- FRAGMENTO DEL TEXTO
┏━━
Viernes 14 de julio del 2017.
En
griego, ethos significa casa en el sentido amplio de hábitat del ser
humano, tanto en lo relativo a la naturaleza como a la vida social. Ethos
es una casa en construcción, y en ella el ser humano se pregunta por el sentido
de sí mismo, por el rumbo y el objetivo del proyecto que asume. La ética
es, pues, un proceso mediante el cual conquistamos nuestra humanidad y
construimos nuestra casa, o sea, nuestra identidad como persona (ser político)
y como clase social, pueblo y nación.
La
humanización de sí, de los otros y del mundo es un permanente “llegar a ser”,
según el punto de vista apuntado por Teilhard de Chardin: cuanto más nos
espiritualizamos, más nos humanizamos. Y nuestra espiritualización es una
cuestión ética antes que una opción religiosa.
El ser
humano tiene dos actitudes posibles ante la vida: vivir de la tradición o de la
innovación. Vive de la tradición quien se somete al mundo en el que se
inserta sin cuestionarlo ni cuestionarse en él. Es la tendencia
predominante en este mundo globocolonizado en el que vivimos
hoy. El modo de la tradición es propio de los animales, incapaces de
innovar su hábitat. Son atávicamente presos de la naturaleza.
Al ser
humano le es dado el poder de innovar, de distanciarse de la naturaleza y de sí
mismo, de preguntarse por el sentido de la vida y los valores a asumir
ante el abanico de opciones que se abre a su libertad. Porque somos
esencialmente seres históricos llamados a hacer historia.
┗━━
- MATERIAL EXTRAÍDO
┏━━
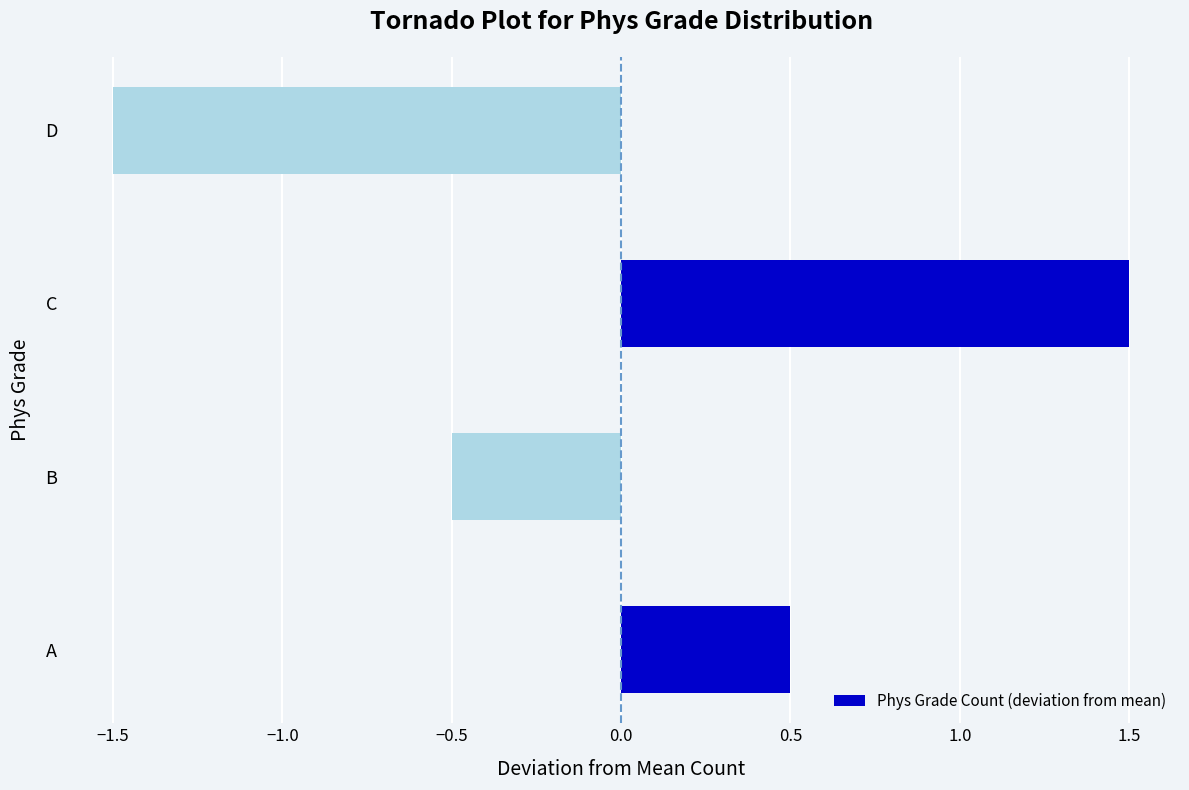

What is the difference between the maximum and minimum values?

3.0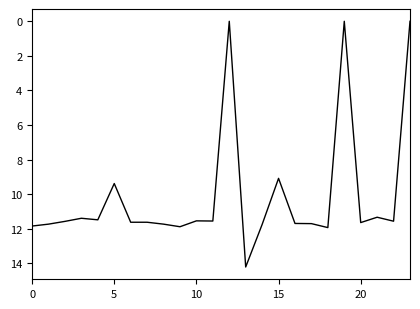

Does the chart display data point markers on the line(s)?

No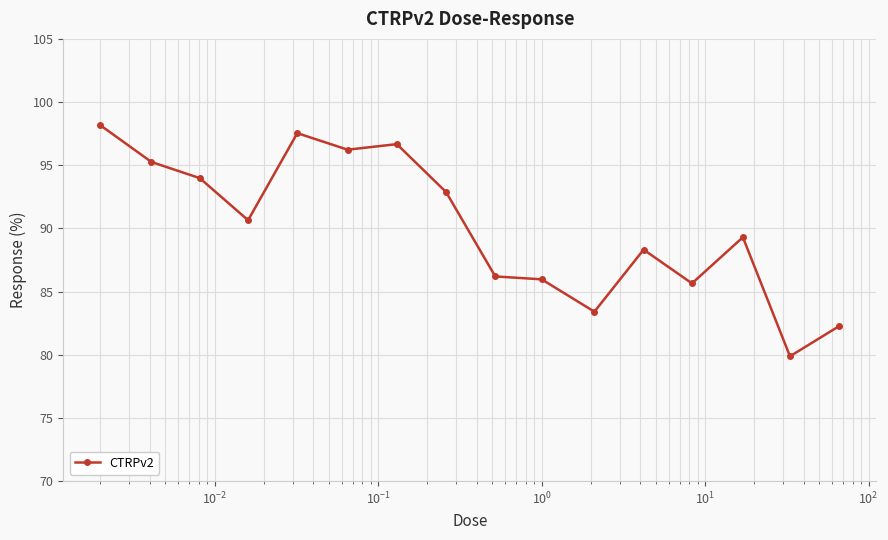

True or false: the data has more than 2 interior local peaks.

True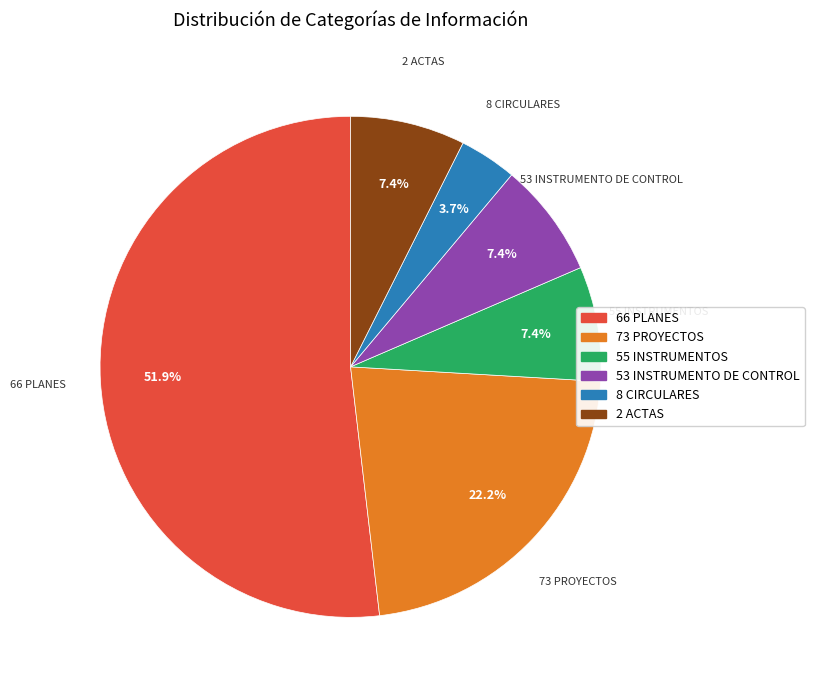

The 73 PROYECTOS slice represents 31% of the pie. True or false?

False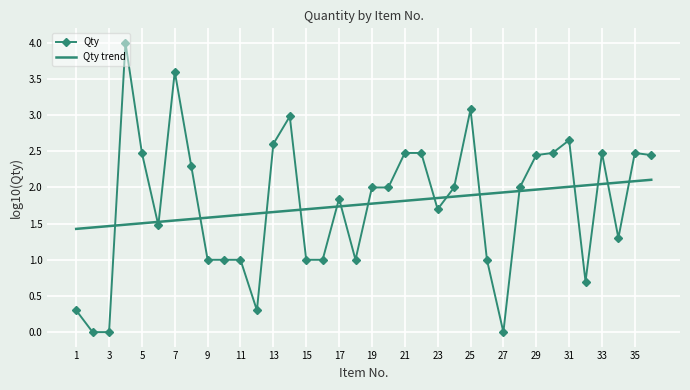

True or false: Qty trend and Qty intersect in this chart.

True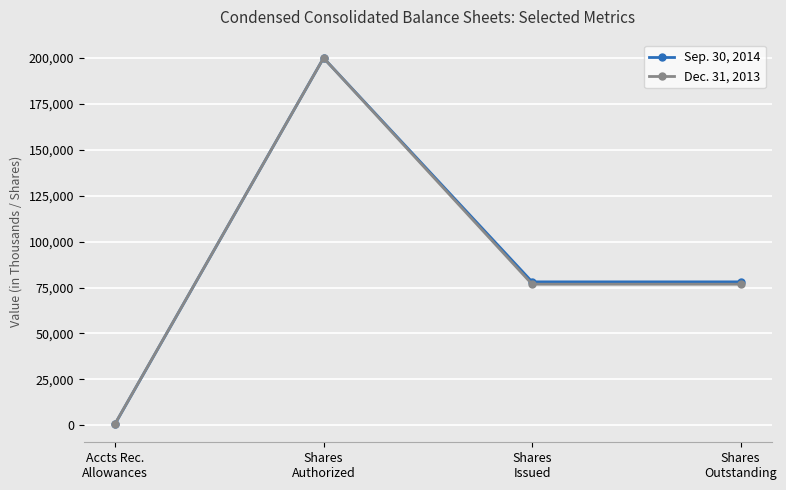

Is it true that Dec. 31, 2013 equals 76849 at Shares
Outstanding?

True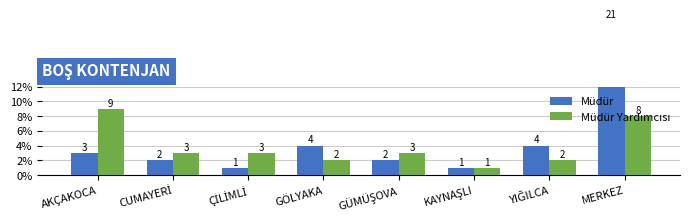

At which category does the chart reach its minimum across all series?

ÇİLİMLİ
┗━━
- LO QUE HARÁS
Reproduce sin ningún cambio el pasaje del texto sobre la ética que va desde «Viernes 14 de» hasta «una opción religiosa.», con ambos extremos incluidos.

- TAREA RESUELTA
Viernes 14 de julio del 2017.
En
griego, ethos significa casa en el sentido amplio de hábitat del ser
humano, tanto en lo relativo a la naturaleza como a la vida social. Ethos
es una casa en construcción, y en ella el ser humano se pregunta por el sentido
de sí mismo, por el rumbo y el objetivo del proyecto que asume. La ética
es, pues, un proceso mediante el cual conquistamos nuestra humanidad y
construimos nuestra casa, o sea, nuestra identidad como persona (ser político)
y como clase social, pueblo y nación.
La
humanización de sí, de los otros y del mundo es un permanente “llegar a ser”,
según el punto de vista apuntado por Teilhard de Chardin: cuanto más nos
espiritualizamos, más nos humanizamos. Y nuestra espiritualización es una
cuestión ética antes que una opción religiosa.